Study suggests coffee and fruit may protect against cancer
European Congress on Obesity in Glasgow hears how diet could play part in fighting breast cancer.
A diet rich in coffee, fruit and vegetables may protect against breast cancer, research suggests.
According to a new study presented at the European Congress on Obesity in Glasgow, diets full of phenolic acids can protect against post-menopausal breast cancer.
Phenolic acids are found in coffee, fruits, vegetables and whole grains.
Rich sources include raspberries, blueberries, apples, citrus fruits, plums, onions, coffee, red wine, cocoa and wholewheat, rice, corn and oats.
The study was led by a team from the University of Navarra and the University of Jaen in Spain.
In a 12-year trial involving 11,028 women, diets featuring heavy consumption of hydroxycinnamic acids (a naturally occurring type of phenolic acid) reduced the risk of breat cancer by 62%.
Chlorogenic acids, a type of hydroxycinnamic acid found in coffee, fruits, and vegetables were discovered to have the strongest effect.
Women consuming the most of this type of nutrient had a 65% reduced risk of breast cancer compared with those consuming the least.

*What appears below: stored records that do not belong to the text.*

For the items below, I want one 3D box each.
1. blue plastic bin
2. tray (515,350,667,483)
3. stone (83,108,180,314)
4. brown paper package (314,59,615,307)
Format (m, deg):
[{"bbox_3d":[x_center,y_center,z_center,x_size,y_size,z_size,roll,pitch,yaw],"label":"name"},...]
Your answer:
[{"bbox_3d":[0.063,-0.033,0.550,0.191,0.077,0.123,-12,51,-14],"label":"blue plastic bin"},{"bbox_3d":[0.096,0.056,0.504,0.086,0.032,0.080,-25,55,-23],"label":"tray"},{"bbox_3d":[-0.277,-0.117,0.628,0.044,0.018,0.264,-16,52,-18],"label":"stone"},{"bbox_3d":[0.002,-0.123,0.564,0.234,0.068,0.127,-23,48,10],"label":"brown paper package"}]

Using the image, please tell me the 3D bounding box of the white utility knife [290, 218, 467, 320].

'While this study helps suggest a potential mechanism behind this benefit, further research is needed'Dr Kotryna Temcinaite, Breast Cancer Care and Breast Cancer Now
The researchers concluded: "A higher intake of hydroxycinnamic acids, especially from chlorogenic acids - present in coffee, fruits and vegetables - was associated with decreased post-menopausal breast cancer risk."
Dr Kotryna Temcinaite, research communications manager at Breast Cancer Care and Breast Cancer Now, said: "We've long known that eating fruit and vegetables as part of a balanced diet can help lower your risk of breast cancer by helping you maintain a healthy weight.

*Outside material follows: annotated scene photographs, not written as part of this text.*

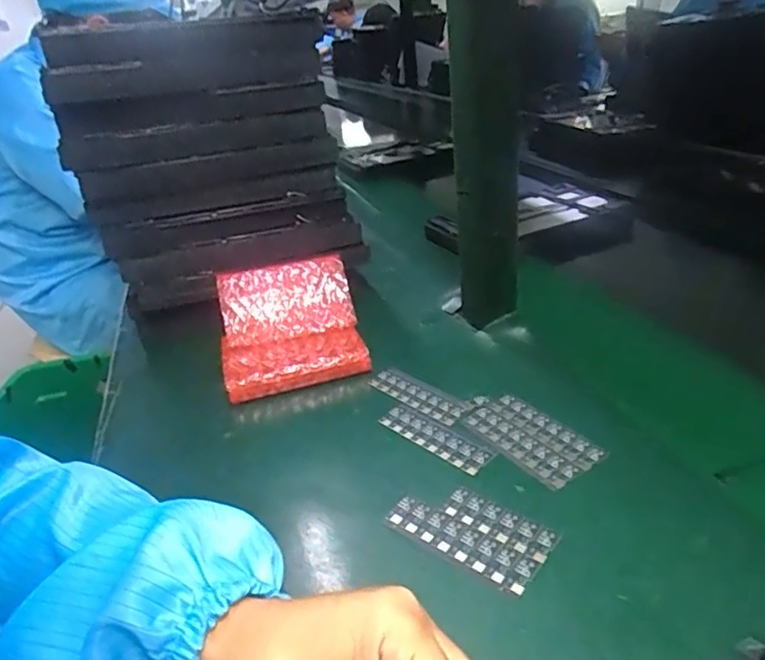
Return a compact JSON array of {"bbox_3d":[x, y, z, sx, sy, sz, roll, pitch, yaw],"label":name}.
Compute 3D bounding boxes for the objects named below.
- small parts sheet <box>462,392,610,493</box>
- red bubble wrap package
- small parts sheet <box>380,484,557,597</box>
[{"bbox_3d":[0.105,0.077,0.408,0.051,0.004,0.093,-23,31,-28],"label":"small parts sheet"},{"bbox_3d":[-0.088,-0.005,0.531,0.129,0.080,0.120,-12,28,-9],"label":"red bubble wrap package"},{"bbox_3d":[0.052,0.119,0.342,0.093,0.004,0.051,16,36,38],"label":"small parts sheet"}]

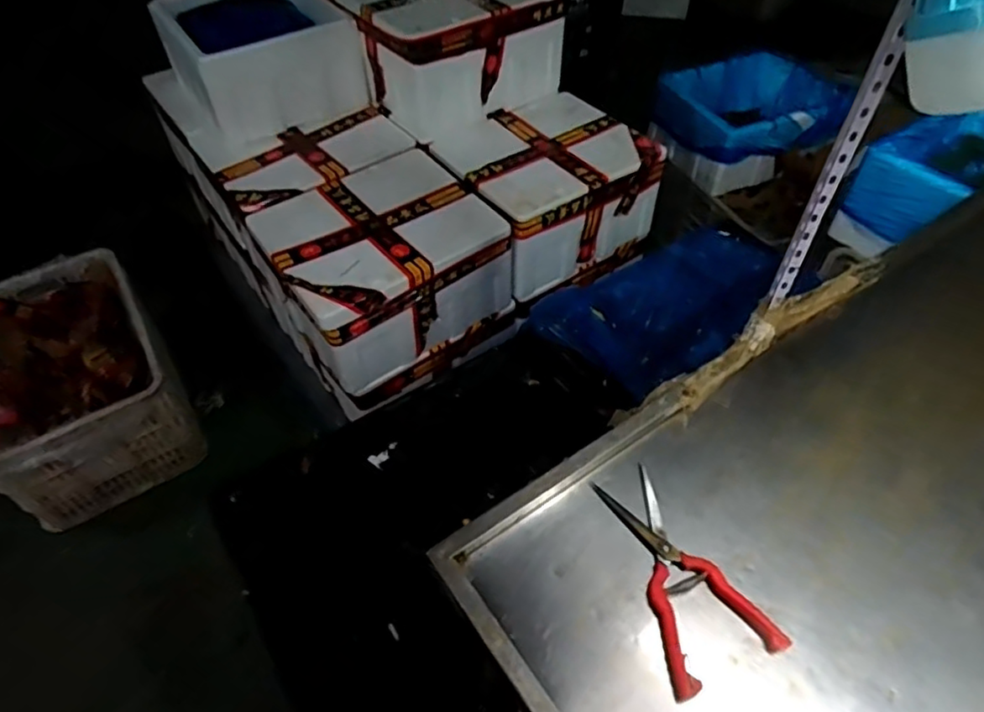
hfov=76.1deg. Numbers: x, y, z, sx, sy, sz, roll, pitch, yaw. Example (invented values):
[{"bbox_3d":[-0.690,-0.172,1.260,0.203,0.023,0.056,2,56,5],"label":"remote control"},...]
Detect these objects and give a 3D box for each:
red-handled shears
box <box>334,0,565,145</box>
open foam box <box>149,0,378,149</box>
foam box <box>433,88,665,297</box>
[{"bbox_3d":[0.176,0.207,0.618,0.108,0.014,0.208,-18,52,-14],"label":"red-handled shears"},{"bbox_3d":[-0.201,-0.934,1.705,0.476,0.264,0.827,-27,54,-21],"label":"box"},{"bbox_3d":[-0.576,-0.775,1.610,0.426,0.219,0.458,-23,54,-18],"label":"open foam box"},{"bbox_3d":[0.125,-0.417,1.572,0.434,0.251,0.413,-26,55,-20],"label":"foam box"}]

"While this study helps suggest a potential mechanism behind this benefit, further research is needed to understand the effect that phenolic acids found in foods such as fruit, veg and coffee may have on breast cancer risk.
"Supporting more women to make healthy lifestyle changes will be key to preventing more breast cancers - but the small number of breast cancer cases in this study makes it difficult to draw strong conclusions about the potential role of phenolic acids in cancer prevention."
Dr Temcinaite said follow-up studies would be necessary to better understand any link between phenolic acids and cancer prevention.
Tam Fry, chairman of the National Obesity Forum, said: "This research pinning the reduction of breast cancer to the level of fruit and vegetable consumption should suggest to older women that they now make eating five-a-day a permanent choice."